PLACES OF INTEREST
There are many places of interest for non-participating partners to visit, or even for you if you wish to extend your stay after your course has finished.
Launceston was once the capital of Cornwall and it is easy to see why especially when you catch sight of the Norman Castle dominating the skyline as you approach the town. Situated close to the Devon border and within the picturesque Tamar Valley this once strategic stronghold has retained much of its ancient origins.
Set amidst rolling countryside Launceston is conveniently situated between Dartmoor and Bodmin Moor and within easy reach of the north and south Cornish coasts. It’s the perfect location from which to explore the rest of Cornwall as well as nearby north and west Devon.
The Eden Project
Bude & the North Cornwall Coast
Dartmoor National Park is a vast moorland in the county of Devon, in southwest England. Dartmoor ponies roam its craggy landscape, defined by forests, rivers, wetlands and tors (rock formations). Trails wind through valleys with Neolithic tombs, Bronze Age stone circles and abandoned medieval farmhouses. Dartmoor is a photographers and artists paradise!

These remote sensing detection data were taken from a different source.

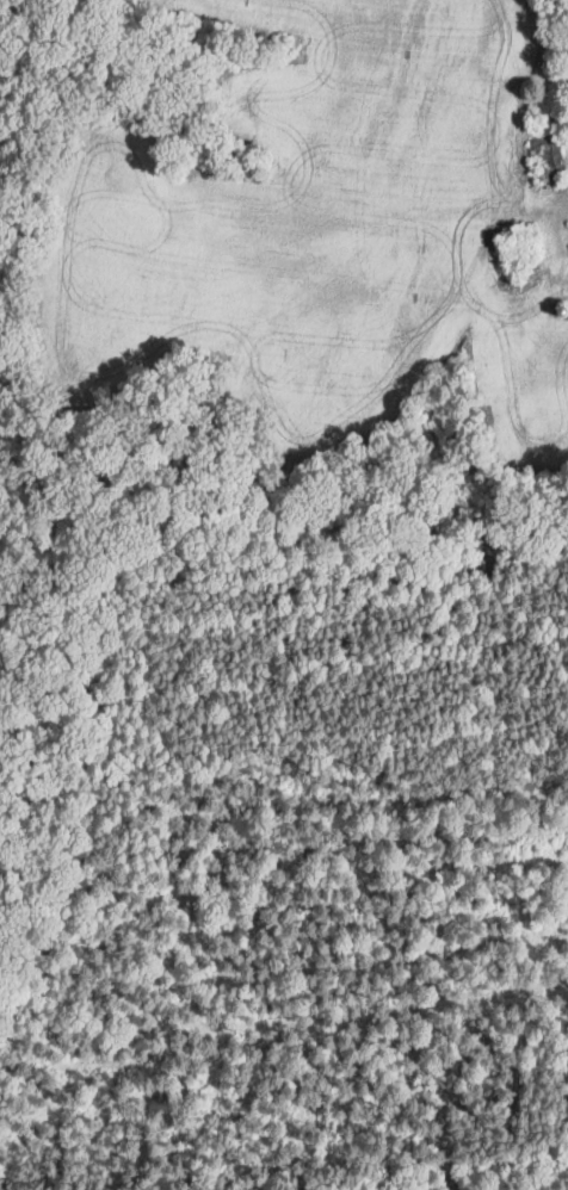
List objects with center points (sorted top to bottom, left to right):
building: (547, 163)

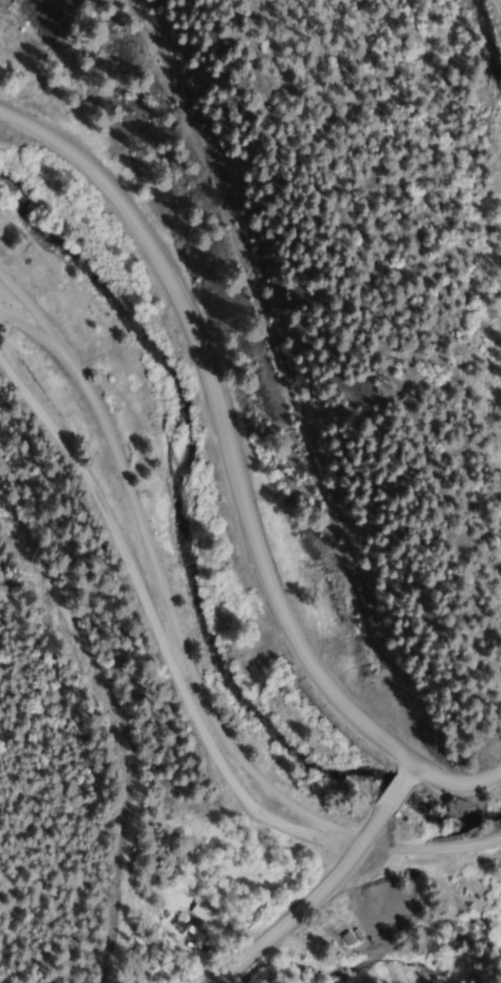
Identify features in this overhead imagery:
road: (27, 309)
road: (27, 328)
road: (237, 476)
road: (158, 634)
road: (196, 686)
road: (400, 791)
road: (307, 902)
building: (207, 912)

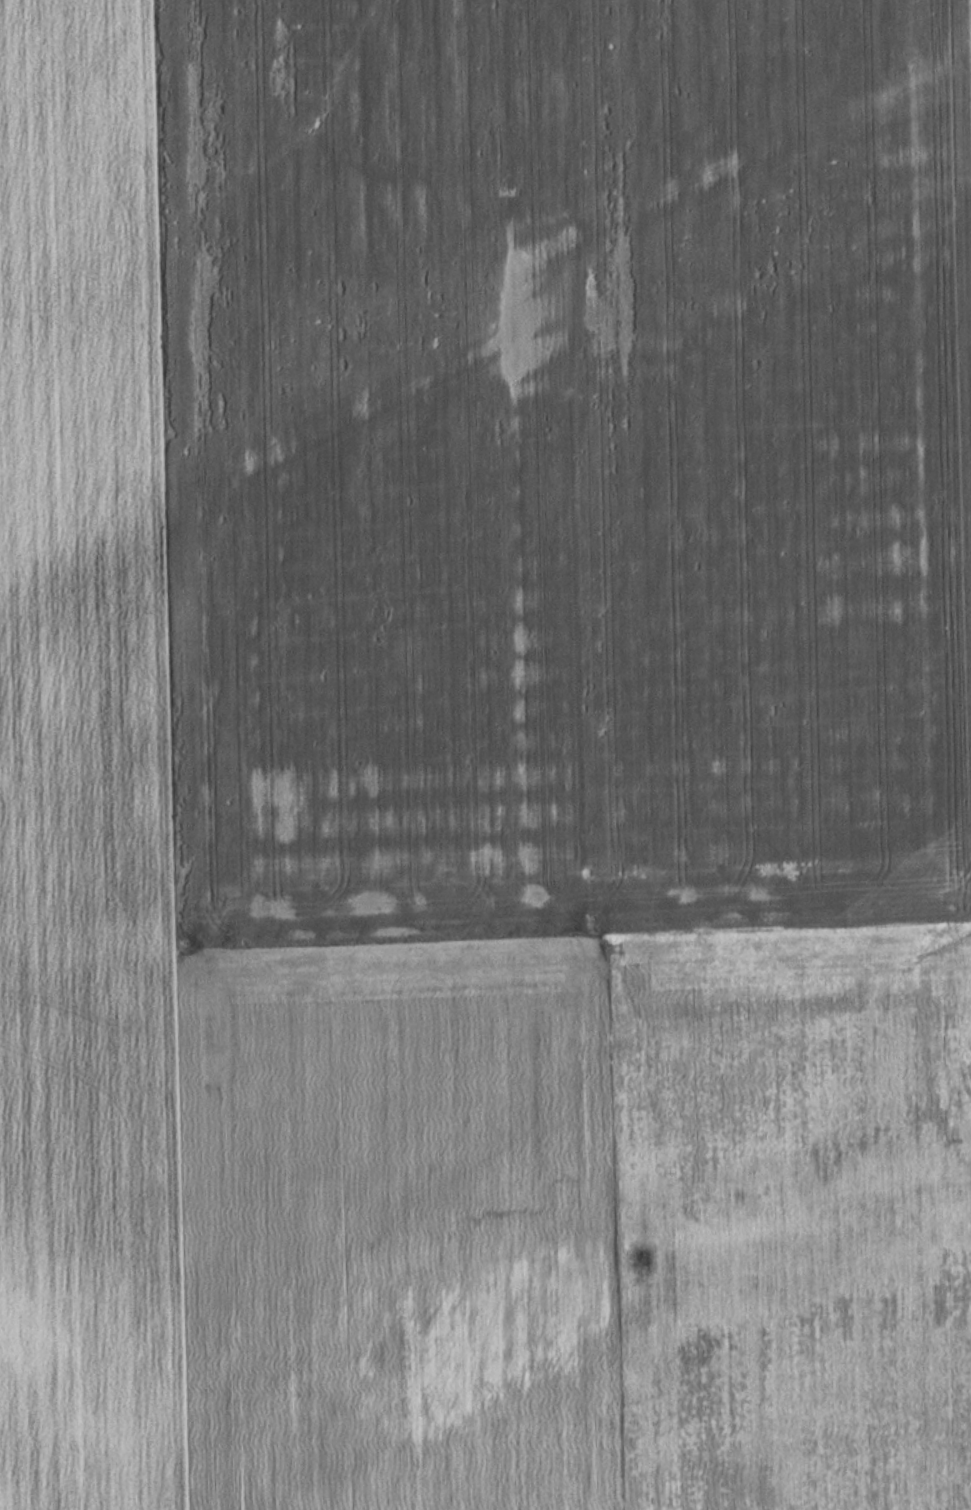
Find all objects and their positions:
crop: (550, 462)
crop: (77, 489)
crop: (491, 1227)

Dubbed the Eighth Wonder of the World by some, the Eden Project is a dramatic global garden housed in tropical biomes that nestle in a crater the size of 30 football pitches. Experience the sights, smells and scale of the rainforests in the Rainforest Biome - the world's largest greenhouse - and discover the tropical plants that are used to produce everyday products. Travel to South Africa and California, as you amble amongst the orange and lemon trees, olive groves and gnarled vines of the Mediterranean Biome, and in the 30-acre Outdoor Garden see hemp, sunflowers and other plants that could change your future, flourishing under the Cornish sun.
Bude is Cornwall's most northern town and has been a popular seaside resort from Victorian times. In the l9th Century, the town was notorious for wreckers who plundered ships wrecked off the coast - over 80 vessels in the fifty year up to 1874. The Bude Canal was built in 1823 when it ran for 35 miles on different levels. It was designed to carry beach sand, used as fertiliser, to Launceston, 20 miles away. It was also used to transport local produce. Crossgate where the Studio Barn is located was the end of the Bude Canal.
The Atlantic coast of North Cornwall stretches for over forty miles from Bude to Perranporth along a wildly beautiful landscape where towns and villages huddle in the cliffs for protection against the sea. Places to visit include: Boscastle; Bude; Camelford; Crackington Haven; Delabole; Mawgan Porth; Newquay; Padstow; Polzeath; Port Isaac; Perranporth; Rock; St. Agnes; Tintagel; Wadebridge; Watergate Bay.